Task description: Put only the lines from the very first one through the line containing "1 hora e 30 min", both included, into a numbered list, skipping blank lines and leaving the pictures out.

** Available records follows **

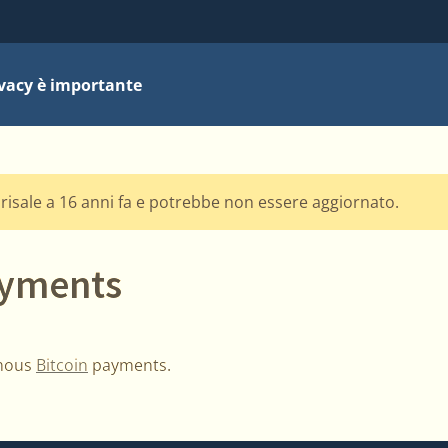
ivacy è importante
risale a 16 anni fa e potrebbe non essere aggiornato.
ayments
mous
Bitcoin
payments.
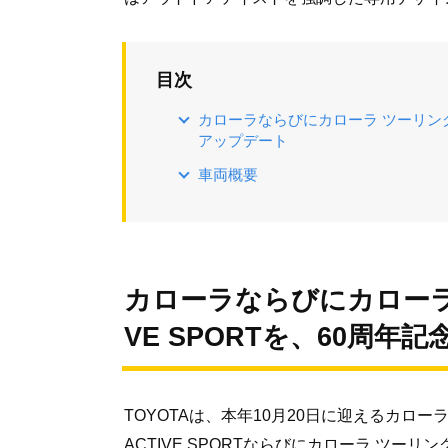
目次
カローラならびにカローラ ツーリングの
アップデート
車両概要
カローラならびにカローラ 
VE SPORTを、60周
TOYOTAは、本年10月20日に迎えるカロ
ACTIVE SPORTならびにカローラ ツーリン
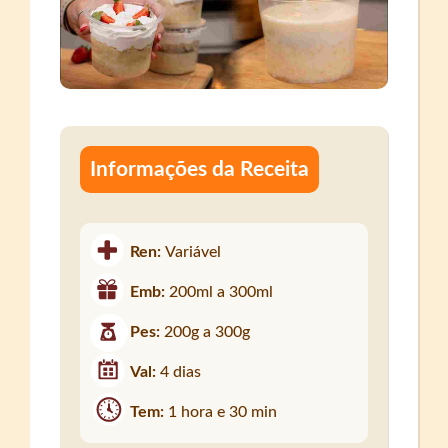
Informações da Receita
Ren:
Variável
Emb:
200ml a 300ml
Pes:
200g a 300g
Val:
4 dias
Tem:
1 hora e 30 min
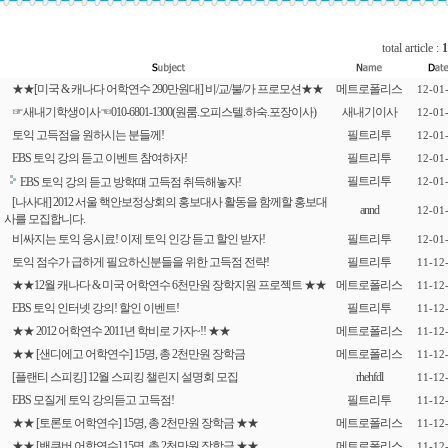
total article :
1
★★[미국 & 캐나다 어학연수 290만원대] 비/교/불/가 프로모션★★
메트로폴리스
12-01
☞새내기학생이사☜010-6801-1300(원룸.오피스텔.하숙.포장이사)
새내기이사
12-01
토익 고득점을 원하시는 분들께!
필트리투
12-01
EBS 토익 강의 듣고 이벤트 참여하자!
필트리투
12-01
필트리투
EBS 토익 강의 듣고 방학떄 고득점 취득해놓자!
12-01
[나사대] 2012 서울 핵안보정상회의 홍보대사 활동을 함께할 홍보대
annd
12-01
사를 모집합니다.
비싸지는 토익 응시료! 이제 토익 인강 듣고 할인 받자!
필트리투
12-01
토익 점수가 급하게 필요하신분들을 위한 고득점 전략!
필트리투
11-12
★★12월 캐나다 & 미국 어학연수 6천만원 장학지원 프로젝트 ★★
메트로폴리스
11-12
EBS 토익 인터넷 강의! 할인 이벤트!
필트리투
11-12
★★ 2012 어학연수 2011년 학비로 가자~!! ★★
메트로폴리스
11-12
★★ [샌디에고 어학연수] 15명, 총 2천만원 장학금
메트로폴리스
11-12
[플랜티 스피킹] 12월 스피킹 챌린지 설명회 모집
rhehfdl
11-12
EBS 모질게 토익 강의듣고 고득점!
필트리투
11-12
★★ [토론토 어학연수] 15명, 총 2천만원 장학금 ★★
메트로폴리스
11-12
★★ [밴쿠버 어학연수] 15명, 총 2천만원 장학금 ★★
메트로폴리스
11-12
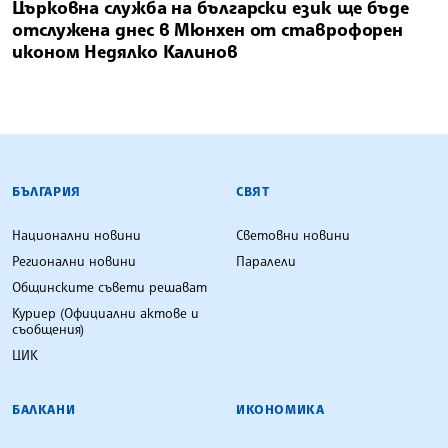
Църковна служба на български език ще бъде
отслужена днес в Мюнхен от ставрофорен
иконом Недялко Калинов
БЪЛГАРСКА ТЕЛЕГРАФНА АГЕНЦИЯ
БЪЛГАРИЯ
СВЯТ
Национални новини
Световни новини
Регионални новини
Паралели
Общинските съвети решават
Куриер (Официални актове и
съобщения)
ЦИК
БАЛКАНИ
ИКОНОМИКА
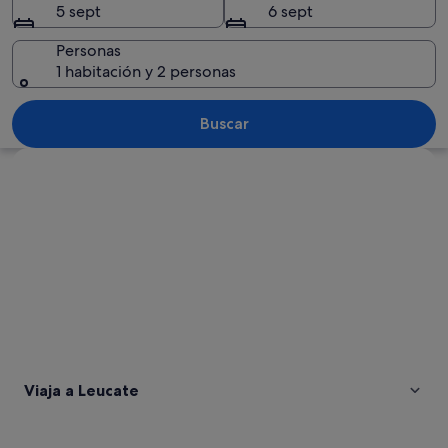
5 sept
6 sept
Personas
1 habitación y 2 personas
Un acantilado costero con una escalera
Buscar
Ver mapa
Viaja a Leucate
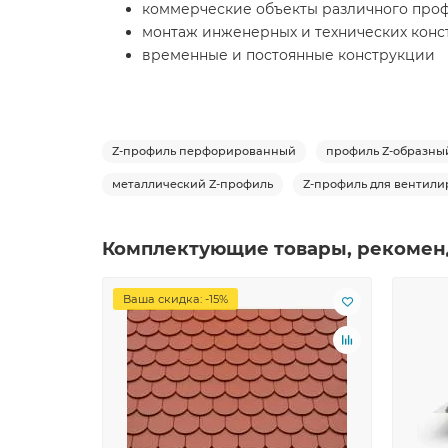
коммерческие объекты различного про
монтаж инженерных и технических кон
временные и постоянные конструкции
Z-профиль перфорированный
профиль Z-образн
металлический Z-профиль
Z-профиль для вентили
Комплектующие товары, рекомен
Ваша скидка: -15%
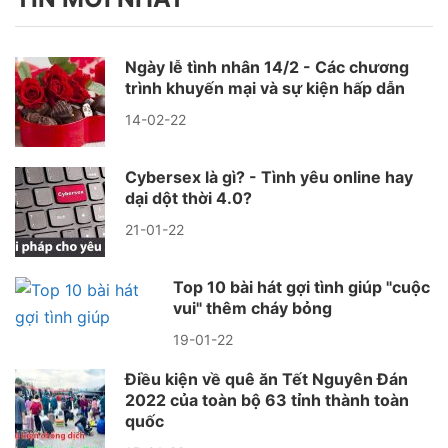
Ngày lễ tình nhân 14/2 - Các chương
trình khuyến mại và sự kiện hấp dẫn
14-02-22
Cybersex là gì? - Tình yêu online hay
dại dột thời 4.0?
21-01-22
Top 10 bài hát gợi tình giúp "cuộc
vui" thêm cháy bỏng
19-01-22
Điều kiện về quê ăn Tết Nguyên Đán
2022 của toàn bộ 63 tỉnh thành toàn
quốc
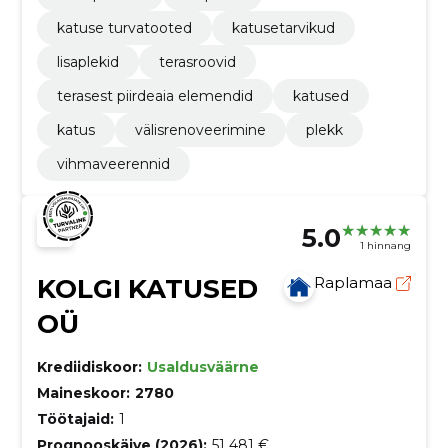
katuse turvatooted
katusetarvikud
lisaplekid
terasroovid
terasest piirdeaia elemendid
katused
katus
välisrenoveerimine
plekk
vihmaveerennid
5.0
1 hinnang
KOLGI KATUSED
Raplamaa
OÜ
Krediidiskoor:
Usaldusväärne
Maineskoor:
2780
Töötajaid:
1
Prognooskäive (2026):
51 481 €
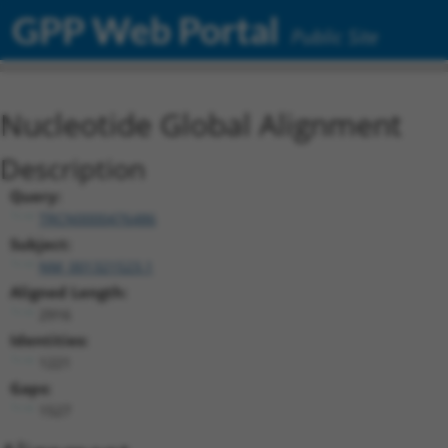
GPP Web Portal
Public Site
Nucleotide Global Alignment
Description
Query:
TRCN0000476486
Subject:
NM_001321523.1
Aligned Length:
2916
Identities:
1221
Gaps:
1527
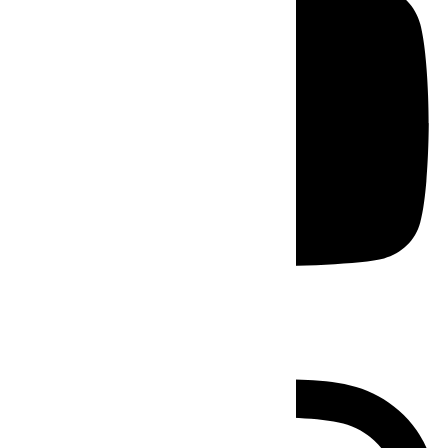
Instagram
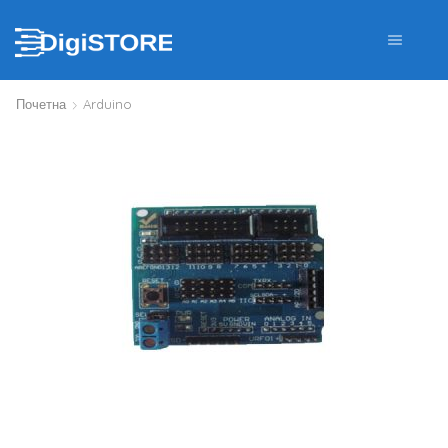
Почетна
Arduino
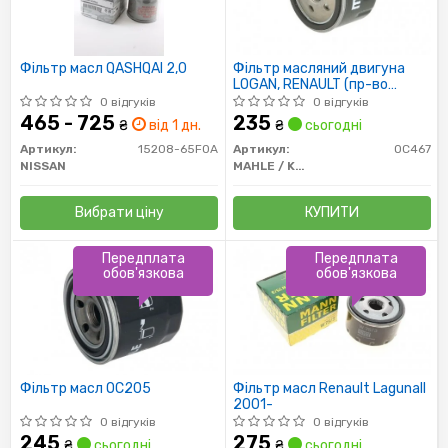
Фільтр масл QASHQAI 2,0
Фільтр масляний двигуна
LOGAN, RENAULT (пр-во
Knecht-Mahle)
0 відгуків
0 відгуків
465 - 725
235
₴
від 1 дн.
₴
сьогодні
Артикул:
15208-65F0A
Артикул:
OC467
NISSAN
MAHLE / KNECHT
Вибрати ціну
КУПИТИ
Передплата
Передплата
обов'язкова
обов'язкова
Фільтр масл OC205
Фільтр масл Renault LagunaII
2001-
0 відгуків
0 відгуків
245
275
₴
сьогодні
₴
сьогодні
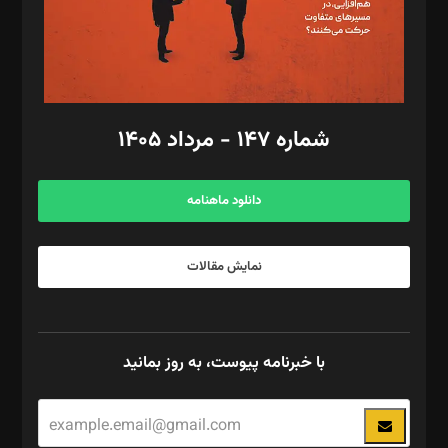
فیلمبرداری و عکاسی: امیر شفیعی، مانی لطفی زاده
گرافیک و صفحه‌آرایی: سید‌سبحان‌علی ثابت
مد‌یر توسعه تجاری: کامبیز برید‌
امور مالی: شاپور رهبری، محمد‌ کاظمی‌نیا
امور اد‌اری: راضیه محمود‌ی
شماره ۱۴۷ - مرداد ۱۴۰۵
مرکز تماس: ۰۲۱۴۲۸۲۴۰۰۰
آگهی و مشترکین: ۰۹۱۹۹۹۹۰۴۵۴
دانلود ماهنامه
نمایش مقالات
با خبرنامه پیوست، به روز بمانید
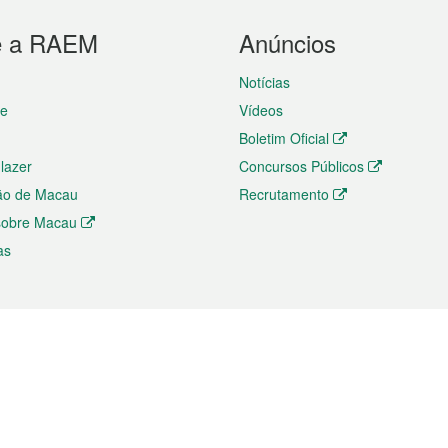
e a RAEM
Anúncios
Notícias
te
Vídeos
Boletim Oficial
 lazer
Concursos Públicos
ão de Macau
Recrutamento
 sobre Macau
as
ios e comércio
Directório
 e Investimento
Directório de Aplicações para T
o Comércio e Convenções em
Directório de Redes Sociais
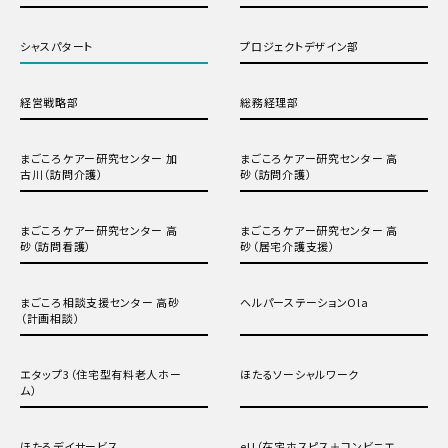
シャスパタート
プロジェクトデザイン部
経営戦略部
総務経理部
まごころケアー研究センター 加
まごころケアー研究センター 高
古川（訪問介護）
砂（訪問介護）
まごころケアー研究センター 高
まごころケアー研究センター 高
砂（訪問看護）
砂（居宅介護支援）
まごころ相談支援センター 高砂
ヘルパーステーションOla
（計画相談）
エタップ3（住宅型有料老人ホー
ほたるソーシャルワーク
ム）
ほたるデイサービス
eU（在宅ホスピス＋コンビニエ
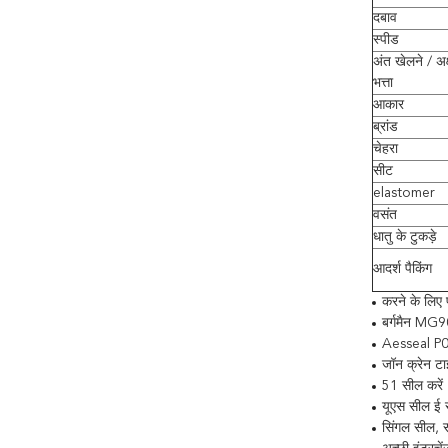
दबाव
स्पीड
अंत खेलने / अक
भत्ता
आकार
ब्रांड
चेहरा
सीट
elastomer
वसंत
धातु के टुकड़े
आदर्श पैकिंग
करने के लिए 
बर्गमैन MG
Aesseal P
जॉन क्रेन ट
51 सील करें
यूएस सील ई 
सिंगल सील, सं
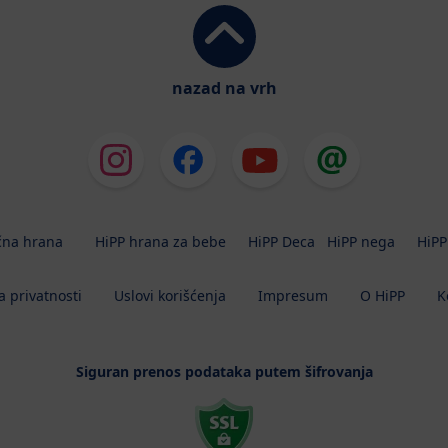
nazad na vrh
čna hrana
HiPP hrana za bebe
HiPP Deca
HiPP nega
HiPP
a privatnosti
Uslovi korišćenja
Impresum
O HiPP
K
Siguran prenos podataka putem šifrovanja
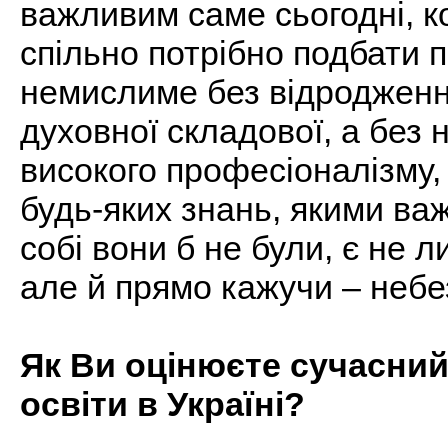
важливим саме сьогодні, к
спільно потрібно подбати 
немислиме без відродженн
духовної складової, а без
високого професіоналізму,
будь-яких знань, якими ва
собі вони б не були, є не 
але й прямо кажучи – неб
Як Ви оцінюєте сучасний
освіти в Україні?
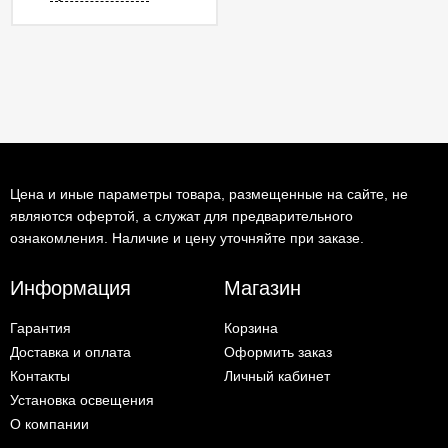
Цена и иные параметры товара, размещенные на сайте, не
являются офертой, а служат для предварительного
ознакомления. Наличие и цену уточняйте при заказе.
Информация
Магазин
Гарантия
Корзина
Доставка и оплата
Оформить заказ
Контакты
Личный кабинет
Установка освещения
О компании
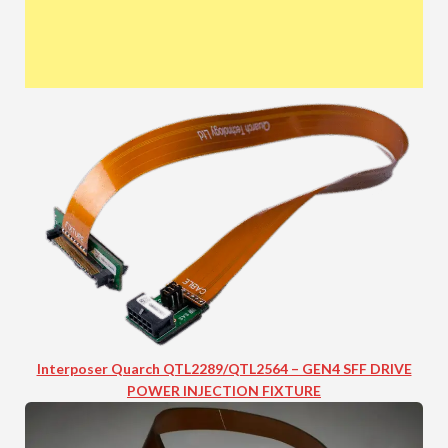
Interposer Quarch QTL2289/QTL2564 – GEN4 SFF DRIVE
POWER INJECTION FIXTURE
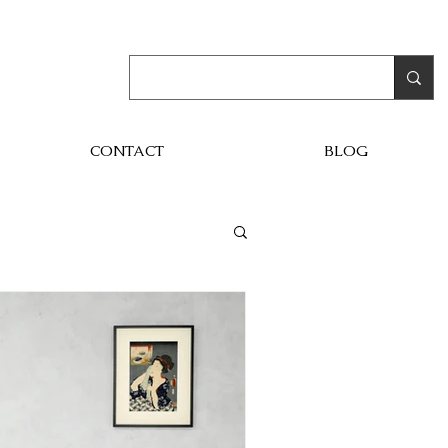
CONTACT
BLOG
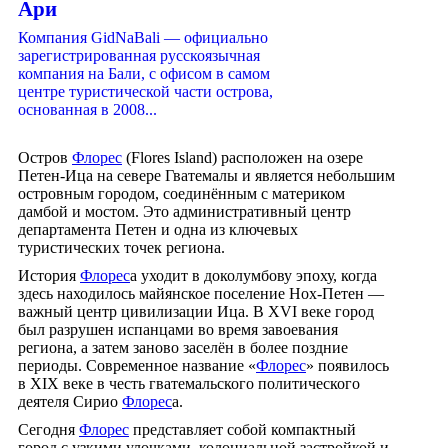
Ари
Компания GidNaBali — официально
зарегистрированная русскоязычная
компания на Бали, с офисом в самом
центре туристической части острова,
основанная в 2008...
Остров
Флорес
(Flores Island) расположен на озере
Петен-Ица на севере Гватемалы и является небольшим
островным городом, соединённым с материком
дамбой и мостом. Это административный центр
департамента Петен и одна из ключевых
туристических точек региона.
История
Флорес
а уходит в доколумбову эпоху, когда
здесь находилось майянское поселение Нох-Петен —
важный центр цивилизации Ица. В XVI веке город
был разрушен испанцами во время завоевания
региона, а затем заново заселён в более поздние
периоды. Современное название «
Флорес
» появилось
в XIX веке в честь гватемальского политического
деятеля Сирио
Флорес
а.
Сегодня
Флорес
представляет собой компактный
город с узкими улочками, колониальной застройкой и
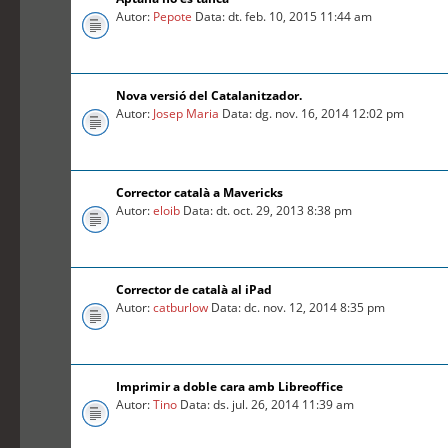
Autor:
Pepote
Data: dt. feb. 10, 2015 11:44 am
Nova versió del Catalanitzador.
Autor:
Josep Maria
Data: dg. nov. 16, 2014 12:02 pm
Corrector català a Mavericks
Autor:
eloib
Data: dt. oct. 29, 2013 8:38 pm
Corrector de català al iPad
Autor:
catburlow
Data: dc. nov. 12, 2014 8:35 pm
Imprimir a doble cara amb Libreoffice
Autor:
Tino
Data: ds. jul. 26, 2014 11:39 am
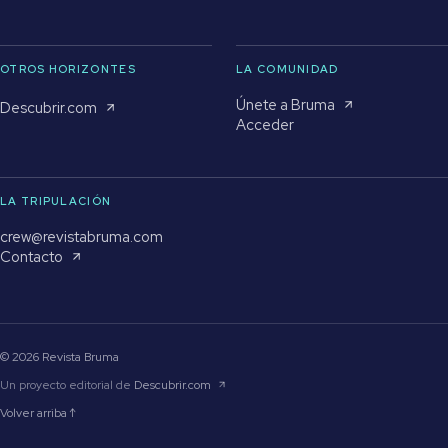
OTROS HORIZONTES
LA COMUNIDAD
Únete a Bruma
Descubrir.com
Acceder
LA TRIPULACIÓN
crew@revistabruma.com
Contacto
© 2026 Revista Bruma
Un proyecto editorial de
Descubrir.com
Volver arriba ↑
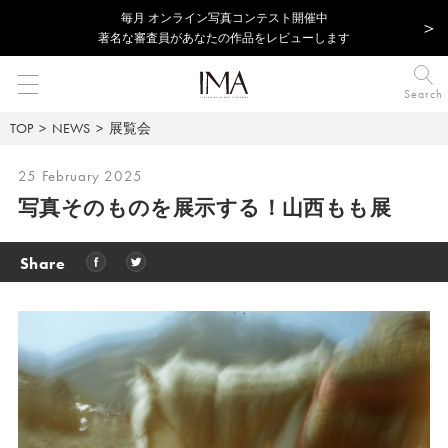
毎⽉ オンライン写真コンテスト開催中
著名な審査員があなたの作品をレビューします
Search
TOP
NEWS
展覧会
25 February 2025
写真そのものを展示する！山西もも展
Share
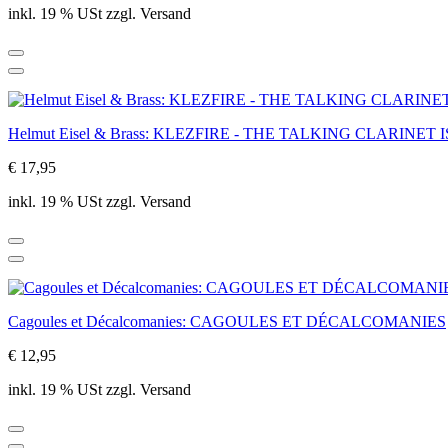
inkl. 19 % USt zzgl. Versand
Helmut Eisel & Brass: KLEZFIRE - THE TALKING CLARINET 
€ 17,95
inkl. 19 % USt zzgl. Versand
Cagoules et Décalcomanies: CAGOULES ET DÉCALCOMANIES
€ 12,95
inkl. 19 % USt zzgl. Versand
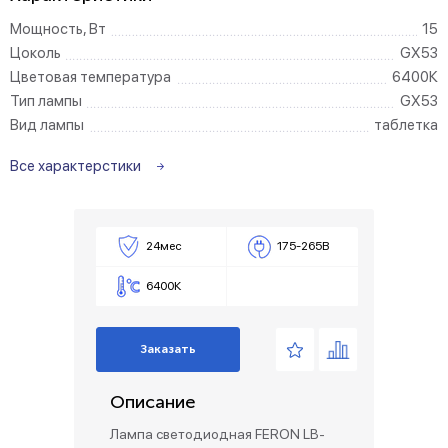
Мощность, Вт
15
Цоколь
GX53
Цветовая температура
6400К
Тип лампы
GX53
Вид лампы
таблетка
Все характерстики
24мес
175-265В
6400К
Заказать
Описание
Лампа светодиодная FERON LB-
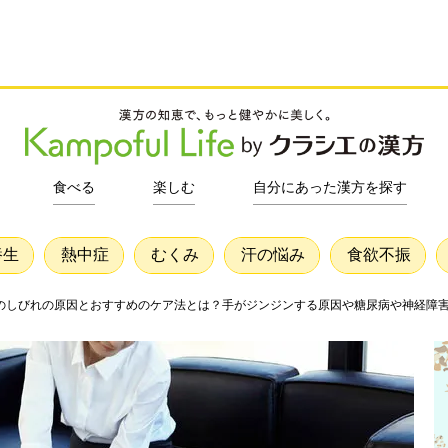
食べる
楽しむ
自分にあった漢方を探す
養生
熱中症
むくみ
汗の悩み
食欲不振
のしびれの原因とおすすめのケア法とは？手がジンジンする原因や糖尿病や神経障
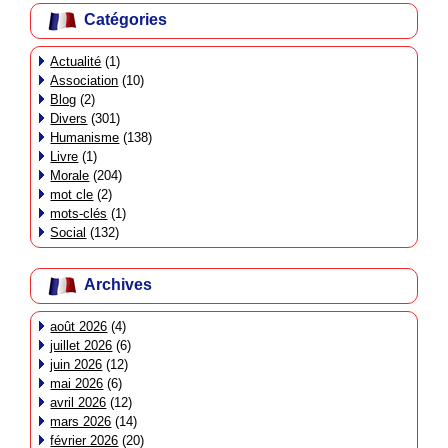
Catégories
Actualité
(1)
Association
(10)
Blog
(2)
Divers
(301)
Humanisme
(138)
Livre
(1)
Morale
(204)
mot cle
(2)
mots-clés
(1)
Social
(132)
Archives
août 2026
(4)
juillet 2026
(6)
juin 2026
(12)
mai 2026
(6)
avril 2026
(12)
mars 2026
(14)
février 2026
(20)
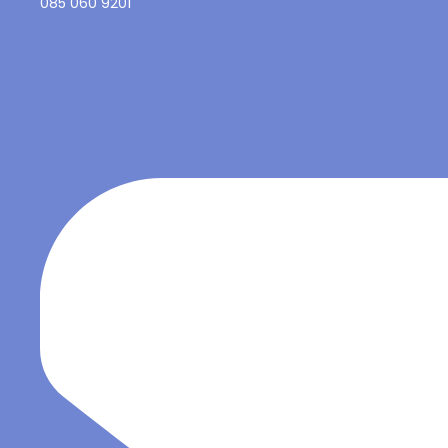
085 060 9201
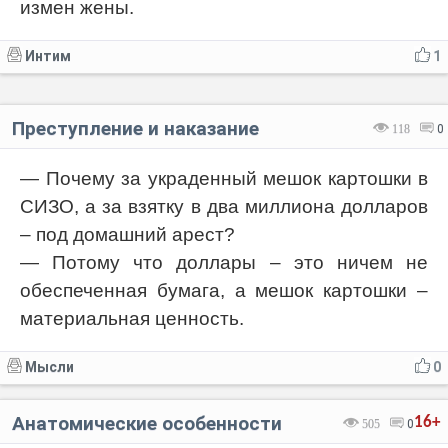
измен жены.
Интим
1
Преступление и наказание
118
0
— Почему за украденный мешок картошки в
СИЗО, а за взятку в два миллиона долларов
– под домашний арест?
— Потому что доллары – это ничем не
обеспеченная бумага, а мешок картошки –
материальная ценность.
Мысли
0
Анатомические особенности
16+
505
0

** End of Available records **

Final answer:
1. ivacy è importante
2. risale a 16 anni fa e potrebbe non essere aggiornato.
3. ayments
4. mous
5. Bitcoin
6. payments.
7. 目次
8. カローラならびにカローラ ツーリングの
9. アップデート
10. 車両概要
11. カローラならびにカローラ 
12. VE SPORTを、60周
13. TOYOTAは、本年10月20日に迎えるカロ
14. ACTIVE SPORTならびにカローラ ツーリン
15. Informações da Receita
16. Ren:
17. Variável
18. Emb:
19. 200ml a 300ml
20. Pes:
21. 200g a 300g
22. Val:
23. 4 dias
24. Tem:
25. 1 hora e 30 min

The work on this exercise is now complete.